Os pesquisadores verificaram que essa enzima pode também induzir a multiplicação de outro tipo de célula cardíaca, os fibroblastos, menores e mais numerosos que as musculares. De acordo com os estudos feitos até agora, os novos fibroblastos migram para os lugares deixados pelas células musculares mortas. Em consequência, os fibroblastos formam fibras menos elásticas, que podem enrijecer o coração e prejudicar seu funcionamento. Os efeitos negativos da FAK, acentua Franchini, podem demorar décadas até serem notados.

 

“Kleber é um investigador clínico com uma visão molecular das doenças. Ele consegue explorar o aspecto fisiológico, o bioquímico e o molecular. É algo raro”, comenta Mário Saad, professor da Faculdade de Ciências Médicas da Unicamp com quem Franchini trabalhou.

 

Agora, além de estudar os mecanismos de ação da FAK, as equipes de Campinas estão desenvolvendo compostos que possam deter a ação dessa enzima principalmente nos fibroblastos. Se identificarem alguma substância que passe por todos os testes feitos em animais de laboratório e se mostre capaz de agir com eficácia e baixa toxicidade em seres humanos, talvez os pesquisadores ajudem a reduzir o risco de insuficiência cardíaca que resulta da hipertrofia do coração. As pessoas com insuficiência cardíaca sofrem de fraqueza, falta de ar durante atividades rotineiras e inchaço no corpo. Nos casos mais graves, até mesmo levantar-se da cama torna-se difícil.

 

“A mortalidade em cinco anos após o primeiro sintoma de insuficiência cardíaca é de cerca de 40%, mesmo com uso máximo e otimizado dos melhores medicamentos e procedimentos terapêuticos”, diz Franchini. “Daí a expectativa de que o conhecimento aprofundado dos mecanismos envolvidos nas alterações que dão origem à insuficiência cardíaca possa resultar em novos medicamentos que tragam alívio ao sofrimento e risco de morte.” Segundo o Ministério da Saúde, as doenças cardiovasculares matam em média 300 mil pessoas por ano, o equivalente a 30% dos óbitos causados por problemas de saúde no Brasil.

Regulando a FAK?
Os resultados dos experimentos levaram os pesquisadores a esta pergunta: se fosse possível desligar a FAK ou ao menos reduzir sua quantidade, poderia ser bom para o organismo? “Em princípio”, diz Franchini, “interferir no processo de hipertrofia patológica pode ser benéfico por diminuir a expansão das células musculares e a fibrose gerada pela multiplicação dos fibroblastos”.

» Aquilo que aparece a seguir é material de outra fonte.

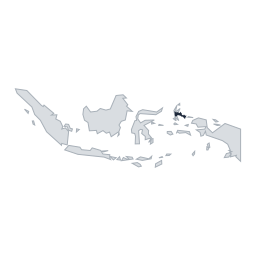 location of Halmahera Tengah, Maluku Utara, Indonesia
{"feature_id": "22746128B46636453933041", "entity_name": "Halmahera Tengah", "entity_type": "district", "adm_level": 2, "iso_a3": "IDN", "parent_name": "Indonesia", "parent_adm1": "Maluku Utara", "projection": "mercator", "projection_center": [128.383, 0.221], "detail": "fine", "context": "in_parent", "style": "filled", "palette": "slate", "viewbox_px": 256, "rotation_deg": 0, "n_neighbors": 0, "source": "geoboundaries", "source_scale": "gbopen_adm2", "svg_char_len": 5697}
<svg xmlns="http://www.w3.org/2000/svg" viewBox="0 0 256 256"><path d="M86.3,106.2L90.6,112.0L97.0,111.2L100.3,108.5L105.9,110.1L110.3,109.0L116.1,95.5L123.1,94.8L126.4,98.0L122.8,98.3L127.8,104.8L126.5,106.2L132.3,111.4L127.1,110.8L125.3,120.0L121.3,121.3L119.0,125.0L120.4,127.5L118.9,131.6L111.2,136.7L109.5,132.1L106.3,133.2L103.0,130.6L97.3,133.7L96.4,130.4L89.4,130.8L88.0,122.5L84.5,120.2L82.9,114.4L83.6,108.8L86.3,106.2ZM15.4,88.8L26.8,90.5L41.4,105.4L43.2,106.6L44.0,105.1L53.8,113.3L51.4,115.1L56.9,114.8L55.8,119.0L60.3,121.3L62.7,126.5L61.8,129.0L65.4,127.9L68.6,131.5L67.2,144.9L61.7,143.4L61.5,145.3L46.6,131.8L40.4,120.3L34.7,114.5L31.9,107.0L17.1,93.2L15.4,88.8ZM240.6,129.1L240.6,161.3L235.8,156.7L236.4,155.3L230.4,156.9L231.3,153.7L229.7,152.0L230.2,151.8L231.2,151.9L231.8,151.7L228.9,150.4L230.2,150.1L227.7,144.2L222.4,140.6L206.2,135.0L205.5,131.2L203.3,135.4L200.9,136.2L200.1,132.4L196.3,129.9L204.8,129.1L205.9,126.6L198.0,127.2L196.1,123.9L191.5,123.2L192.8,120.4L198.4,117.9L206.2,119.9L207.2,127.6L212.5,132.8L225.0,123.5L240.6,129.1ZM161.4,111.3L155.8,114.7L140.2,113.6L138.3,114.9L137.7,118.9L140.6,122.9L145.1,120.3L154.3,120.0L144.0,125.4L148.6,130.5L148.4,134.0L151.5,137.8L145.2,139.7L145.3,136.4L141.7,133.5L142.5,129.8L140.6,129.3L138.6,130.7L139.5,143.8L135.2,143.9L135.5,136.1L134.7,133.5L131.8,132.9L131.4,129.6L134.9,120.7L136.6,120.4L136.0,116.6L138.7,111.4L142.7,109.7L156.7,112.0L162.5,107.9L161.4,111.3ZM68.8,145.4L79.9,147.2L81.6,149.7L90.2,150.5L92.2,147.9L100.6,150.4L102.9,154.0L109.8,154.7L109.7,157.7L110.7,159.6L104.1,157.1L77.8,154.3L64.7,149.9L68.8,145.4ZM175.4,112.0L180.1,108.5L178.0,112.6L181.2,115.1L176.2,114.7L178.8,120.6L175.2,117.4L173.9,110.6L176.9,105.4L175.4,112.0ZM177.7,130.3L189.4,131.6L190.6,135.2L185.8,132.6L179.3,133.2L177.4,131.8L176.3,133.4L177.7,130.3ZM151.1,158.8L142.4,160.4L136.4,159.2L140.4,156.9L148.8,158.8L151.7,156.2L151.1,158.8ZM126.3,156.5L132.1,157.2L133.1,159.0L121.5,160.7L123.4,157.5L127.3,159.3L128.7,158.7L126.3,156.5ZM161.6,160.4L161.8,164.0L155.3,167.2L155.6,163.8L161.6,160.4ZM68.6,124.4L70.2,128.3L72.4,128.9L71.7,131.3L68.4,130.1L67.4,126.9L64.1,126.3L65.7,124.0L68.6,124.4ZM228.6,157.1L224.3,157.6L226.4,153.6L229.8,152.7L230.9,154.2L228.6,157.1ZM137.4,162.6L140.1,164.3L141.3,166.2L138.6,166.9L132.2,163.3L137.4,162.6ZM171.1,131.4L172.9,134.1L170.3,135.0L167.2,133.1L167.3,131.5L171.1,131.4ZM110.1,156.5L116.2,157.7L113.4,159.9L110.1,156.5ZM119.6,156.7L120.5,160.1L116.9,159.6L119.6,156.7ZM79.3,129.5L76.4,132.0L76.6,128.8L79.3,129.5ZM209.1,143.0L209.8,147.3L208.5,147.5L207.3,144.3L209.1,143.0ZM108.2,150.6L103.5,151.9L101.5,151.1L108.2,150.6ZM153.0,138.6L153.0,142.5L150.4,144.1L151.4,139.0L153.0,138.6ZM24.5,109.2L28.7,111.4L28.1,113.4L24.5,109.2ZM34.7,125.0L33.1,124.1L32.3,121.0L33.6,120.9L34.7,125.0ZM193.1,155.7L192.2,154.2L194.7,151.3L194.6,153.9L193.1,155.7ZM188.4,116.6L193.2,117.6L187.8,117.2L188.4,116.6ZM159.1,124.4L163.5,125.4L158.7,125.4L159.1,124.4ZM150.9,140.5L148.6,142.4L150.7,139.0L150.9,140.5ZM213.1,119.4L215.6,119.8L218.0,121.6L215.7,122.0L213.1,119.4ZM170.8,154.1L169.2,155.5L165.9,155.6L166.8,154.0L170.8,154.1ZM208.9,148.0L207.9,150.0L206.7,149.9L206.9,146.7L208.9,148.0ZM177.5,124.4L174.6,124.7L173.8,124.0L175.0,122.8L177.5,124.4ZM213.5,124.0L217.1,124.3L220.5,125.1L217.3,125.5L213.5,124.0ZM151.7,122.0L154.6,123.3L151.6,124.0L151.7,122.0ZM179.8,105.2L177.8,104.9L179.7,103.4L179.8,105.2ZM158.9,157.8L162.2,156.6L162.6,157.3L158.9,157.8ZM188.3,124.5L187.8,126.3L185.3,125.4L186.6,124.9L188.3,124.5ZM119.2,134.7L117.9,135.9L119.0,132.2L119.2,134.7ZM174.6,117.8L176.2,120.2L175.6,120.5L173.3,118.7L174.6,117.8Z" fill="#d9dde1" stroke="#a8b0b8" stroke-width="1"/><path d="M176.4,115.3L176.4,115.2L176.3,114.9L176.2,114.8L176.2,114.7L176.1,114.8L176.1,114.7L176.2,114.4L176.3,114.4L176.2,114.3L176.3,114.3L176.2,114.3L176.3,114.3L176.2,114.3L176.3,114.3L176.3,114.2L176.4,113.9L176.5,113.9L176.8,113.9L177.1,113.9L177.3,114.0L177.4,113.9L177.5,113.9L177.5,114.0L177.5,113.9L177.6,114.0L177.8,114.1L178.0,114.2L178.3,114.2L178.5,114.2L178.7,114.3L178.8,114.3L178.9,114.2L179.0,114.2L179.0,114.3L179.2,114.5L179.3,114.5L179.5,114.6L179.8,114.6L180.0,114.7L180.3,114.8L180.5,114.8L180.8,114.9L180.9,115.0L181.0,115.1L181.0,114.9L180.9,114.8L180.8,114.7L180.7,114.7L180.4,114.6L180.2,114.6L180.0,114.4L180.1,114.2L180.1,113.9L180.1,113.7L179.9,113.7L179.9,113.8L179.8,114.0L179.6,114.1L179.4,114.1L179.2,114.0L179.2,113.8L179.0,113.7L178.9,113.7L178.7,113.7L178.4,113.6L178.1,113.5L178.0,113.4L177.9,113.4L177.8,113.2L177.7,113.3L177.4,113.3L177.3,113.2L177.2,113.2L176.9,113.0L176.7,113.0L176.4,113.1L176.1,113.1L175.9,113.1L175.7,113.0L175.8,113.2L175.8,113.3L175.9,113.5L175.8,113.8L175.7,113.8L175.6,114.0L175.7,114.3L175.8,114.4L175.8,114.5L175.7,114.6L175.8,114.7L175.9,114.9L175.7,115.0L175.8,115.0L175.8,115.3L175.7,115.4L175.7,115.5L175.8,115.5L176.0,115.6L176.2,115.3L176.4,115.3ZM183.3,116.1L183.1,115.9L183.0,116.0L183.3,116.1L183.5,116.2L183.5,116.3L183.5,116.5L183.8,116.6L184.0,116.7L184.0,116.8L184.1,117.0L184.3,117.2L184.4,117.3L184.4,117.2L184.5,117.2L184.4,116.8L184.2,116.7L183.9,116.5L183.6,116.3L183.4,116.1L183.3,116.1ZM184.8,116.4L184.6,116.2L184.6,116.4L184.6,116.5L184.8,116.5L184.7,116.5L184.8,116.5L184.7,116.5L184.8,116.5L184.7,116.4L184.8,116.4L184.8,116.5L184.9,116.4L184.8,116.4ZM180.7,113.4L180.7,113.5L180.8,113.6L181.0,113.8L181.0,113.7L180.9,113.6L180.7,113.4ZM183.8,116.6L183.7,116.6L183.8,116.8L183.8,116.7L183.7,116.7L183.8,116.7L183.8,116.6ZM181.4,115.2L181.4,115.3L181.5,115.3L181.4,115.2ZM181.0,113.8L181.0,114.0L181.0,113.9L181.0,113.8ZM184.8,116.2L184.7,116.1L184.8,116.2Z" fill="#64748b" stroke="#1e293b" stroke-width="1.5"/></svg>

Em 2010 os pesquisadores do LNBio começaram a buscar moléculas que pudessem bloquear a ação da FAK. Avaliaram cerca de 40 e encontraram uma, identificada pelo código D5, que parece ter esse efeito. Franchini acredita que a D5 ou outra molécula equivalente, se agirem apenas nos fibroblastos e passarem nos testes seguintes de eficácia e toxicidade, abrem perspectivas de uso futuro para eliminar a fibrose em doenças como cirrose hepática e pulmonar e esquistossomose.

Encontrar uma forma de deter a FAK sem danos para o organismo é uma tarefa delicada. Essa enzima se liga a dezenas de proteínas em muitos tipos de células, além das do coração, e tem muitas funções, podendo participar da proliferação, migração e sobrevivência das células – não só as sadias, como também as tumorais. “Essas propriedades fazem com que a FAK seja muito atraente como potencial alvo terapêutico”, diz o cardiologista Wilson Nadruz Jr., professor da Faculdade de Ciências Médicas da Unicamp que participou dos estudos.

Já começam a aparecer compostos capazes de deter a ação dessa enzima, encontrada em abundância em vários tipos de tumores, como os de cérebro, mama, próstata e fígado. Um composto chamado TAE226, apresentado em 2007 por pesquisadores dos Estados Unidos, tem se mostrado capaz de inibir a FAK e assim deter o crescimento de células tumorais no cérebro de camundongos. Em agosto, pesquisadores de Taiwan apresentaram na International Journal of Cancer as primeiras evidências de que outra molécula, a SK228, deteve o crescimento de tumores em cultura de células e em animais, também por inibir a ação da FAK.